In 2011, Nayera Adly Husseiny (M.D.P. ’19) was a student at Cairo University studying economics and political science when demonstrators took to Tahrir Square in the city’s downtown. They were calling for the overthrow of then-President Hosni Mubarak (who would resign the next month) and demanding an end to police brutality, corruption, and similar problems. More than 800 protesters would die during the uprising and several thousand were injured.
Husseiny says witnessing firsthand the differences before and after the successful Egyptian revolt was galvanizing.
“I wanted to give back somehow,” she remembers of the days after the revolution. “My way of doing this was to get into the community and just help, to see whichever institution needed volunteers.”
She volunteered for two years with Educate Me, a nonprofit that promotes education research and best practices and operates a community school in a run-down section of Giza. After she graduated, they hired her for a staff position.
“I felt very privileged to leave my home in a middle-class neighborhood and take multiple forms of transportation until I reached a very deep part of that [impoverished] neighborhood,” she remembers. “I saw how different it was and how everything changed, from the form of transportation you were taking to what people were wearing to how they were speaking to the basic services that were available to that community. I knew then that I wanted to work on equalizing [those differences]. "I wanted to make sure that the services that are available for people [with] resources are available to the poorest of communities.” I wanted to make sure that the services that are available for people with resources are available to the poorest of communities.”
After her time at Educate Me, Husseiny joined the Egyptian charity Sawiris Foundation for Social Development, which provides economic and social aid in the country. A scholarship from Sawiris allowed Husseiny to continue her education at the U of M’s Humphrey School of Public Affairs.

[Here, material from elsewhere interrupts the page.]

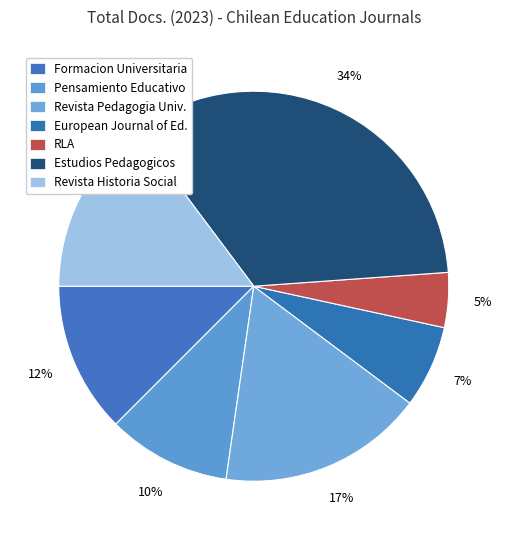

Count the number of slices in the pie.

7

Husseiny’s long-term goal was to work in education policy for the Middle East and North Africa office of the Abdul Latif Jameel Poverty Action Lab (J-PAL). She was drawn to J-PAL because she wanted to use rigorous data to support nongovernmental organizations (NGOs) and policymakers. The group, a global research center that uses scientific, evidence-based interventions to reduce poverty, is based at MIT in Cambridge, Massachusetts, and also has regional offices in Europe, Latin America and the Caribbean, North America, South Asia, and Southeast Asia.
The Humphrey program let Husseiny tailor her curriculum with that goal in mind and earn a master’s degree in development practice.
“It’s unique to find the kind of philosophy for a social development program [that exists at the Humphrey],” she says. “It was very community-based. We asked questions about how to decolonize social development, and make sure it’s driven by people’s voices and gives them agency to make choices about what they need.”
Today, Husseiny is in her “dream job” as an education policy manager at J-PAL’s office at the American University in Cairo, supporting government, donors, and practitioners in evidence-based educational reforms. “All of the research commissioned by J-PAL is trying to see if social programs increase the participation of students,” she says. “What affects learning outcomes? How do you utilize teachers, curricula, and information technology to inform more learning?” It’s work that touches everything from proper nutrition to support for new mothers.
At a presentation with the Egyptian Food Bank, the largest NGO in the country, Husseiny facilitated an workshop in which she presented J-PAL’s research.
“I’ll never forget the look on people’s faces,” she says of the moment the audience understood the relevance of J-PAL’s efforts to their work. “They wanted to know more ... I think people sometimes perceive that research is too academic, too irrelevant to what’s happening on the ground. To see these people be so passionate about the information we were bringing and excited to start research projects with us was very memorable for me.”